Saturday, May 30, 2020

The Peter Gabriel masterpiece that divided critics and record labels


Peter Gabriel : Intruder


On May 30, 1980 Peter Gabriel released his third self-titled album. The NME's Nick Kent wrote of the album known as Melt by fans, "I don't expect to hear a better record all year". 

“I think that the third album was quite important for me in terms of really having a defining sound and the band coming through,"Gabriel says on his website. " It was the first record where I was clearly doing something different from what other people were doing."

Among the contributors: Peter Weller, Kate Bush, David Rhodes and drummers Jerry Marotta and Phil Collins who were prohibited from using cymbals. Listen to the huge reverb sound of the opening track "Intruder" that Collins and engineer Hugh Padgham worked out.

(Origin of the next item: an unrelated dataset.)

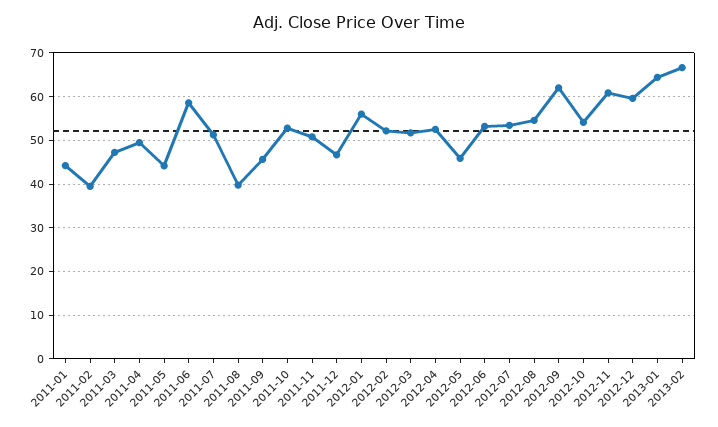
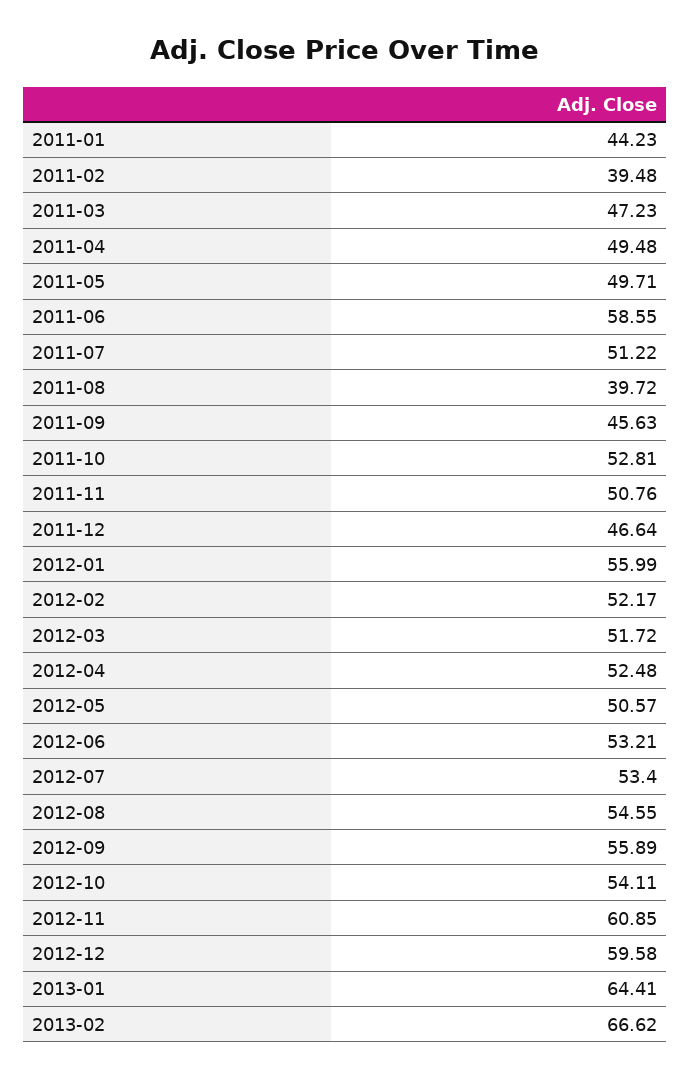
2011-05: 44 -> 49.71
2012-05: 46 -> 50.57
2012-09: 62 -> 55.89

"I was certain it was a landmark drum sound," Gabriel told Mojo. "Now I get annoyed when people say I have copied Phil's sound."

He explains further on his website:

It was a very big and aggressive sound. So I then thought I’d build a track around it, which was the track Intruder. Phil Collins who I got in for that, then went on to take Hugh and work on his own record using a lot of those sounds, but there was a real sense of discovery when that first arrived.


The album wasn't released in America until months later on a new label Mercury Records. Gabriel tells writer Mark Blake Atlantic Records didn't believe the album was commercial.

"Ahmet Ertegun said, 'What do people in America care about this guy in South Africa?' and 'Has Peter been in a mental hospital?' because there was this very weird track called 'Lead a Normal Life'. They thought I'd had a breakdown and recorded a piece of crap ... I thought I'd really found myself on that record, and then someone just squashes it. I went through some primordial rejection issues. 


Robert Christgau gave the album a grade of B-, writing 

Either he doesn't know his own strengths or he underestimates his audience--or both.

And although he gave the album a 4 star review, Rolling Stone's Dave Marsh dismissed both "Games Without Frontiers" and "Biko"

His tribute to poet and black nationalist Steven Biko, who was apparently murdered by South African police, is a muddle. The melody and dynamics of “Biko” are irresistible, yet what Gabriel has to say is mainly sentimental.

UK critics were bigger fans. Ian Birch of Melody Maker called Melt " an album that will grow and resonate with every spin."

This review is from Smash Hits:


Here's Peter Gabriel on the anti-apartheid anthem ‘Biko’, which Gabriel hoped would have been a hit.

"Biko"became a very important song for me. I’d not written an overtly political song before and was wondering if it would be accepted… I had various doubts and Tom Robinson, who I’d got to know at the time, who was championing various causes, but the gay cause is what he was most identified with at the time, was really telling me that I should just steam ahead and do it anyway and put it out and that it didn’t matter really what people thought of my motives; if it got attention and money in the right direction. That, I think, put my mind at rest and later on I think it lead me towards some of the human rights stuff, which I’m still very much involved with today. So it was as much a thing that helped shape me as the other way round.